Work to complete: Give again, word for word, each line below starting at the one that contains "thumb mcp: (113, 135)" and ending at the one that contains "pinky tip: (172, 175)".
━━━ Input ━━━
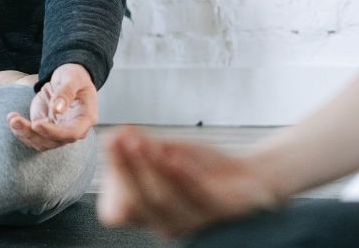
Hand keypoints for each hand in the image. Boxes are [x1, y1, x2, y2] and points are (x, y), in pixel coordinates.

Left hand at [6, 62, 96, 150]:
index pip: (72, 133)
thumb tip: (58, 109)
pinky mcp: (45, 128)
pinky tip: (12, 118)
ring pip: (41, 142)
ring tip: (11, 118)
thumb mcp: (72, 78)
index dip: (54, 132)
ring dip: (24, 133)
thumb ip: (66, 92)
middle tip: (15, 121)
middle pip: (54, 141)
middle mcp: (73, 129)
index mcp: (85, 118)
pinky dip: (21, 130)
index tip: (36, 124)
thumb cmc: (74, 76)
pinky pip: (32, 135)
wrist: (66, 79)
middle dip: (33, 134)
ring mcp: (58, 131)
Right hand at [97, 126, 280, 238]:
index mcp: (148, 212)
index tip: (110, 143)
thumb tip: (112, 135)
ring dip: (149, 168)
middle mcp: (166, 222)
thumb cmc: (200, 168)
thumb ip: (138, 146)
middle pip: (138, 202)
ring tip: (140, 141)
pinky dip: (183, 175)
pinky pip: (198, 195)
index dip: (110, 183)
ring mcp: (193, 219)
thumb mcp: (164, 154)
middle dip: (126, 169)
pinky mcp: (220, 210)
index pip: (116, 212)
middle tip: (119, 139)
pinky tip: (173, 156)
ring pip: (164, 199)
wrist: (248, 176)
━━━
━━━ Input ━━━
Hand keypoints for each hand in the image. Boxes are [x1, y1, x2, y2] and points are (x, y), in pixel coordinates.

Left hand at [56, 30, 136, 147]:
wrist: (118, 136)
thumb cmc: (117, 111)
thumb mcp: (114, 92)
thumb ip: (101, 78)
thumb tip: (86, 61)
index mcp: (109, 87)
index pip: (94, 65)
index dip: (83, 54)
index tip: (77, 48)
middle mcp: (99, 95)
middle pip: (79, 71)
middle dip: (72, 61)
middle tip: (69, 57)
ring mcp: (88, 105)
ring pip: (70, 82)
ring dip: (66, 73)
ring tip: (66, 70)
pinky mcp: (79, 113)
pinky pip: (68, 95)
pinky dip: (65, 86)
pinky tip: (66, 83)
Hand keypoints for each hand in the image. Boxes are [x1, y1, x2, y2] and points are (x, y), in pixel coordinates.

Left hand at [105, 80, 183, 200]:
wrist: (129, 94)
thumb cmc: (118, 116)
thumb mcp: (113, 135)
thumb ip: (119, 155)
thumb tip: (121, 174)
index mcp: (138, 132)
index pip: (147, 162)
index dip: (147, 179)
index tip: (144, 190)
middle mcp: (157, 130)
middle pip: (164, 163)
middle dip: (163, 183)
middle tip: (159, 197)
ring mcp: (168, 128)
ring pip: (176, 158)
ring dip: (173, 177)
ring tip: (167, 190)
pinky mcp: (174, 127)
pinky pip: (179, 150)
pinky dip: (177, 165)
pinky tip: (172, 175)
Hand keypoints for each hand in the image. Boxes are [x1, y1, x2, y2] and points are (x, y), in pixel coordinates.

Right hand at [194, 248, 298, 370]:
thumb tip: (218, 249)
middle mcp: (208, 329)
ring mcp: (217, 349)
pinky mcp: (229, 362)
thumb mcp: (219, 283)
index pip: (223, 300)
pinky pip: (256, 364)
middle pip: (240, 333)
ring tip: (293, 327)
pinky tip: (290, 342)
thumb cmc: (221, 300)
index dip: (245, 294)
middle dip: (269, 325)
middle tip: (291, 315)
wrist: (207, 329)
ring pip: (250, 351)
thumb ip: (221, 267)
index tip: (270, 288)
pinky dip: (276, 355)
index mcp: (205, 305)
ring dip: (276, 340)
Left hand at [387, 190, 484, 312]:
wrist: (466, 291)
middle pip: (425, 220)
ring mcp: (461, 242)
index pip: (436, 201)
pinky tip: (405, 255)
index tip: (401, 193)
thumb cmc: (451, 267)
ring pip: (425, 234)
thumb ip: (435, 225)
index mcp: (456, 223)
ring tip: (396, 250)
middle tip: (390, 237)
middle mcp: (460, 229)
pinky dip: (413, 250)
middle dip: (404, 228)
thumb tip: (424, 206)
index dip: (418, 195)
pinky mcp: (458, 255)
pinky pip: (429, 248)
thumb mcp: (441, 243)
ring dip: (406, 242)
━━━
Answer box:
thumb mcp: (113, 135)
thumb ip: (119, 155)
thumb tip: (121, 174)
index mcp: (138, 132)
index pip: (147, 162)
index dip: (147, 179)
index tip: (144, 190)
middle mcp: (157, 130)
middle pip: (164, 163)
middle dip: (163, 183)
middle tip: (159, 197)
ring mcp: (168, 128)
ring pip: (176, 158)
ring dip: (173, 177)
ring tip: (167, 190)
pinky mcp: (174, 127)
pinky pip: (179, 150)
pinky dip: (177, 165)
pinky tip: (172, 175)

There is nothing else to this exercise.